Le dialogue inter religieux au Cameroun: un cas d’école

L’instant d’un Ramadan, nous avons voyagé au cœur du Cameroun. Dans ce dernier numéro de Carte Blanche, nous proposons un regard sur le dialogue inter religieux au Cameroun.

Dans un contexte mondial où la cohabitation entre différentes religions est minée par des conflits récurrents, le Cameroun fait cas d’école en matière de dialogue inter religieux et culturel. Chrétiens, musulmans, animistes y vivent pacifiquement depuis des décennies. Cette coexistence résiste au radicalisme et aux défis sécuritaires tels le terrorisme que vit le pays et qui est souvent mis maladroitement sous l’étiquette de l’«islam».

Au Cameroun, l’acceptation de l’autre est une pratique quotidienne, tant la population est diverse : religions, croyances, langues… Si au début du XIXe siècle, des frottements ont eu lieu entre les fractions musulmanes, animistes et chrétiennes, alors que les deux religions étrangères cherchaient à se répandre, depuis des décennies, chrétiens, musulmans et animistes vivent ensemble paisiblement au Cameroun. D’ailleurs, le pays figure parmi les Etats exemplaires en matière de dialogue inter religieux. En tant que pays laïc, le Cameroun est l’un des rares Etats où les fêtes du Ramadan, de l’Aïd el Kebir ou «tabaski» sont des jours fériés autant que Noël, Pâque et l’Assomption. Au quotidien, les populations des différentes communautés religieuses se côtoient et partagent les mêmes lieux : marchés, administration, écoles, lieux de travail…

Il est commun que les membres des différentes religions s’invitent réciproquement lors des fêtes religieuses comme la fin du Ramadan ou l’Aïd el-Fitr ou encore lors des célébrations des baptêmes, des communions dans la communauté chrétienne ou lors d’inaugurations de lieux de culte. D’ailleurs, dans le pays, les mariages sont courants entre les populations des deux obédiences religieuses.

Qui plus est, certains villages sont constitués d’habitants aux croyances religieuses bigarrées. A Moulvoudaye, petite localité du nord Cameroun, animistes, chrétiens, musulmans vivent ensemble au quotidien, en pratiquant des valeurs humaines comme la convivialité, la solidarité, la tolérance. Dans ce village, les enfants du village se côtoient au-delà de leur appartenance religieuse. Chaque soir est l’occasion pour eux de se retrouver autour d’un match de football, d’une tasse de thé et de discuter de leurs études, de leur avenir, de l’actualité.

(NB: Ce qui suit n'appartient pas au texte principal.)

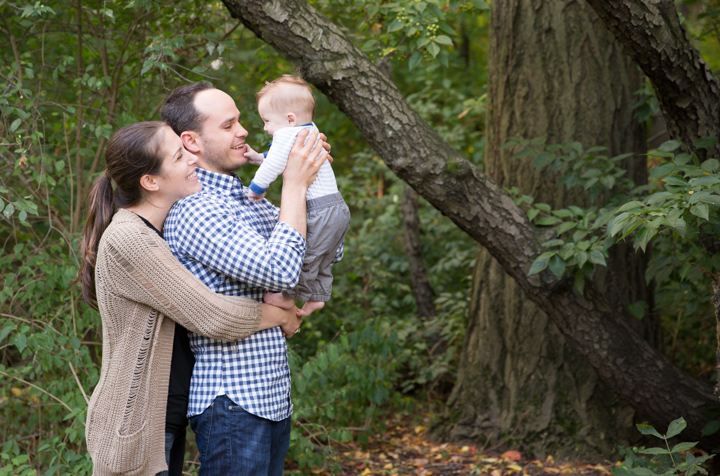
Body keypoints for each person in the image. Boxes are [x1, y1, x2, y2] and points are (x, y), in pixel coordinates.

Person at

Lors des célébrations religieuses comme la pâque chez les chrétiens, le Ramadan chez les musulmans ou le «Feo gague» chez les animistes (Tupuri), c’est tout le village entier qui vit au rythme des festivités. «Nos parents, fiers de nos relations amicales, se côtoient au quotidien et s’entraident mutuellement», raconte Birwe Habmo, habitant du village sur son blog «arc-en-ciel». «Dans les lieux de rencontre comme les marchés, musulmans, chrétiens et animistes se respectent et dialoguent sans discrimination. Ici, le vivre ensemble implique le respect des différences, le respect de l’altérité», poursuit-il.

Si le Cameroun a toujours été un lieu de cohabitation et de coexistence de différentes religions, avec la montée du radicalisme dans le monde et le terrorisme, les responsables des différentes religions et les autorités du pays multiplient les efforts pour faire perdurer un climat de paix au sein de la population. Depuis 2013, date des premières incursions de Boko Haram, dans le nord du Cameroun, des rencontres sont organisées par les deux religions pour mieux se connaitre et cultiver la tolérance et la paix. Des colloques programmés à l’initiative des leaders religieux chrétiens et musulmans visent à dénoncer entre autres «l’utilisation blasphématoire du nom de Dieu dans certains prêches ou prédications pour introduire peur, division, méfiance et violence entre les communautés». Le colloque islamo-chrétien organisé en 2014 à la suite des incursions de Boko Haram au Cameroun, sous le thème «Chrétiens et Musulmans ensemble pour la Paix. Fruits, défis et perspectives du dialogue inter religieux dans l’Extrême-Nord» visait à «dénoncer la confusion entretenue par certains médias ayant des lectures simplistes de la question du terrorisme et cristallisant les tensions autour de la question religieuse».

Si les populations camerounaises aux croyances religieuses diverses cohabitent paisiblement depuis des décennies, le pays se veut également une terre d’accueil des étrangers. Depuis janvier 2014, ce sont 450 000 réfugiés centrafricains et nigérians qui sont installés dans les régions de l’Est, de l’Adamaoua et de l’extrême nord du Cameroun.